No Wonder Brazilian Girls are So Hot
Hair burning is but one of the ways the girls from Ipanema (and beyond) get so smokin'
Hair burning -- precisely what it sounds like -- is a booming business in Brazil where the preponderance of mulheres are blessed with very thick heads of hair. The process, called velaterapia, employs an open flame to singe away split ends and purportedly strengthen the hair while its at it.
Done in salons across the vast country, velaterapia, according to Sao Paolo's Laces and Hair Salon. "cauterizes the hair, leaving behind a passage of nutrients to its interior, removes split ends and the impermeability of the hair caused by brushing and other chemicals" or, as Elle.com explains, "Velaterapia is a process in which the hair is separated into small sections, twisted, and then put under a flame.
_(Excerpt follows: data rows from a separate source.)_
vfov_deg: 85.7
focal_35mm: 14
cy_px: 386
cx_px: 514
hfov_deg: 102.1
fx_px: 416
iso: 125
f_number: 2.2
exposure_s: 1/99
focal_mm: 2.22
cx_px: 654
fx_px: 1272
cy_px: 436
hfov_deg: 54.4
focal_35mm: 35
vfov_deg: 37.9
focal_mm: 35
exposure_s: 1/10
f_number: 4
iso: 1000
The burning causes the damaged parts of the hair to stick out: They are then trimmed, and the rest of the hair is given a deep, conditioning treatment." Fans of the 3-hour-long procedure get it done like clockwork up to 3 times a year.
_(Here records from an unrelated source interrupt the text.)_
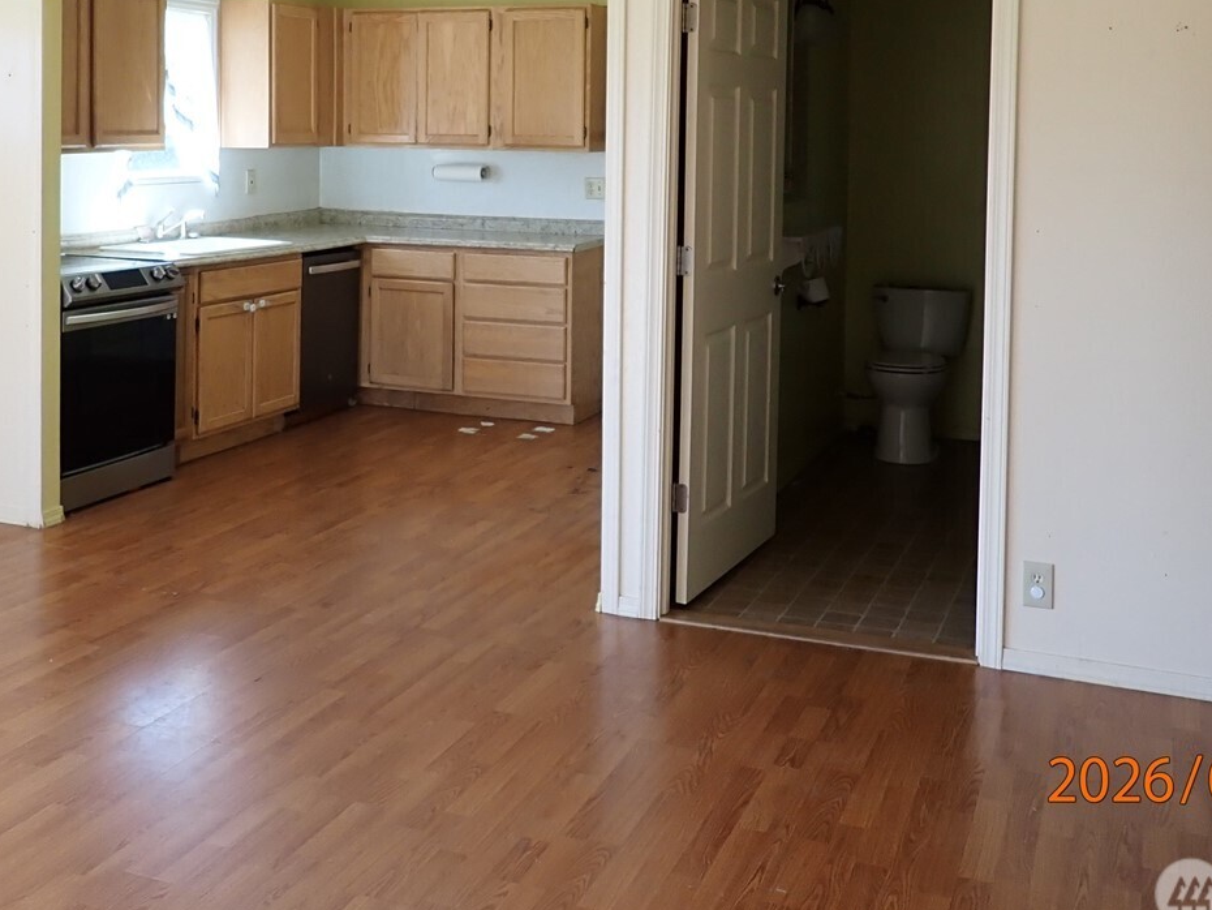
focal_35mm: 43
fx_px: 1506
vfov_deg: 32.6
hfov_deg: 43.5
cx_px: 451
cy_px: 164
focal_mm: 4.5
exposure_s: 1/125
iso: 125
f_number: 2
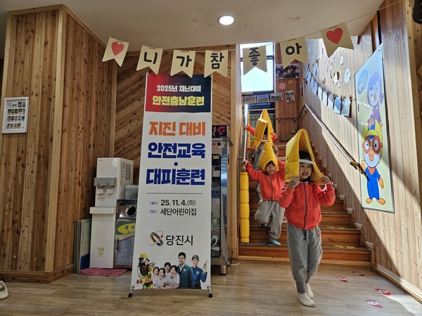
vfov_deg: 58.9
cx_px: 211
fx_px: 280
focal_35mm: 23
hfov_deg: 73.9
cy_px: 158
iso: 25
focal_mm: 5.4
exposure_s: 1/120
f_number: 1.8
Why (and how) does this work? Theoretically the flame opens the follicle so that it's better ready to absorb the conditioners.
While the practice isn't yet performed (above board, anyway) in the U.S., I suppose that, as with any other trend, it's just a matter of time. Although, when you consider the safety and subsequent insurance ramifications ... I can see the Geico commercial now.